• _Document passage_:
☆ ☆ ☆ ☆

1. A gas treatment module comprising: first and second gas purifiers arranged in fluid communication with each other, and the first gas purifier temporarily retains at least a portion of contaminants in a gas stream when a concentration of the contaminants is greater than or equal to a threshold concentration and later releases at least a portion of the retained contaminants to the second gas purifier when the concentration is less than the threshold concentration.

2. The module as recited in claim 1, wherein the first and second gas purifiers maintain the concentration of contaminants in the outgoing portion of the gas stream within a selected concentration range during a time when the concentration of the contaminants in the incoming portion of the gas stream temporarily exceeds the threshold concentration.

3. The module as recited in claim 2, wherein each of the first and second gas purifiers alone is unable to maintain the concentration of contaminants in the outgoing portion of the gas stream within the selected concentration range.

4. The module as recited in claim 2, wherein the first gas purifier temporarily maintains the concentration of contaminants in the gas stream below a gas-purifying capacity of the second gas purifier when the threshold concentration temporarily is greater than the gas-purifying capacity to control the concentration in the outgoing portion of the gas stream.

5. The module as recited in claim 1, wherein the first gas purifier gradually releases the retained contaminants when the concentration is less than the threshold concentration.

6. The module as recited in claim 1, wherein the first gas purifier includes an adsorbent media and the second gas purifier includes an oxidative reactor, and said adsorbent media adsorbs the contaminants to retain the contaminants and desorbs the contaminants to release the contaminants to said oxidative reactor.

7. The module as recited in claim 1, wherein the first gas purifier includes a catalyst and the second gas purifier includes an adsorbent media, and said catalyst adsorbs at least a portion of the contaminants on a surface of the catalyst and chemically converts the adsorbed portion of the contaminants into other chemical compounds.

☆ ☆ ☆ ☆

• _Material shown_:
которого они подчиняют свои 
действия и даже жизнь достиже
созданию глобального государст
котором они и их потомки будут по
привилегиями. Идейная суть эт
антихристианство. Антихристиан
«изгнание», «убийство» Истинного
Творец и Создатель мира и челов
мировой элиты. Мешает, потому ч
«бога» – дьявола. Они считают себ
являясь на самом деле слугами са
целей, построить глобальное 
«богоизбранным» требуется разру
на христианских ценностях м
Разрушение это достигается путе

☆ ☆ ☆ ☆

• _Instructions_:
• a. Answer these questions from the gas treatment claims, one answer per line:
(i) What does the second gas purifier include in claim 6?
(ii) How does the first gas purifier release the retained contaminants in claim 5?
(iii) What does the catalyst convert the adsorbed contaminants into in claim 7?
• b. Carry on the gas treatment claims after the last claim shown.
The records have no connection to the gas treatment claims.

• _Responses to the tasks_:
• a.
(i) An oxidative reactor.
(ii) Gradually, when the concentration is less than the threshold concentration.
(iii) Other chemical compounds.

• b.
8. A gas treatment module comprising: an adsorbent media that temporarily retains at least a portion of contaminants in a gas stream when a concentration of the contaminants is greater than or equal to a threshold concentration, and the adsorbent media later releases at least a portion of the retained contaminants when the concentration is less than the threshold concentration; a reactor in fluid communication with said adsorbent media, said adsorbent media cooperating with said reactor to control the concentration of contaminants in an outgoing portion of the gas stream.

9. The module as recited in claim 8, wherein said adsorbent media includes a plurality of different types of adsorbent media.

10. The module as recited in claim 9, wherein said plurality of different types of adsorbent media includes at least one of a zeolite, activated carbon, a titanium-based, silica gel, activated clay, or an aluminum-based adsorbent media.

11. The module as recited in claim 8, wherein said absorbent media and said reactor are integrated in a single unitary structure.

12. The module as recited in claim 8, wherein said reactor includes a gas-purifying capacity and the threshold concentration exceeds said gas-purifying capacity.

13. The module as recited in claim 8, wherein said reactor includes a catalyst that receives the released contaminants and chemically converts at least a portion of the released contaminants.

14. The module as recited in claim 8, wherein said adsorbent media is arranged downstream from said reactor, and said retained contaminants that said adsorbent media retains are received from said reactor.

15. The module as recited in claim 8, wherein said adsorbent media gradually releases the retained contaminants when the concentration is less than the threshold concentration.

16. A method of gas treatment comprising: controlling a concentration of contaminants in an outgoing portion of a gas stream when the concentration of the contaminants in an incoming portion of the gas stream temporarily exceeds a threshold concentration.

17. The method as recited in claim 16, including temporarily retaining contaminants when the concentration in the incoming portion of the gas stream temporarily is greater than or equal to the threshold concentration, releasing the retained contaminants when the concentration is less than the threshold concentration, and maintaining the concentration of contaminants in the outgoing portion within a selected concentration range.

18. The method as recited in claim 17, including gradually releasing the retained contaminants and chemically converting the released contaminants before the released contaminants pass into the outgoing portion of the gas stream.

19. The method as recited in claim 16, including chemically converting a portion of the concentration of contaminants, temporarily retaining a remaining portion of the concentration of contaminants, and later releasing the remaining portion when the concentration does not exceed the threshold concentration to maintain the concentration of contaminants in the outgoing portion within a selected concentration range.

20. The method of claim 16, including controlling the concentration of contaminants in the outgoing portion of the gas stream when the threshold concentration exceeds a purifying capacity of at least one gas purifier in the gas stream.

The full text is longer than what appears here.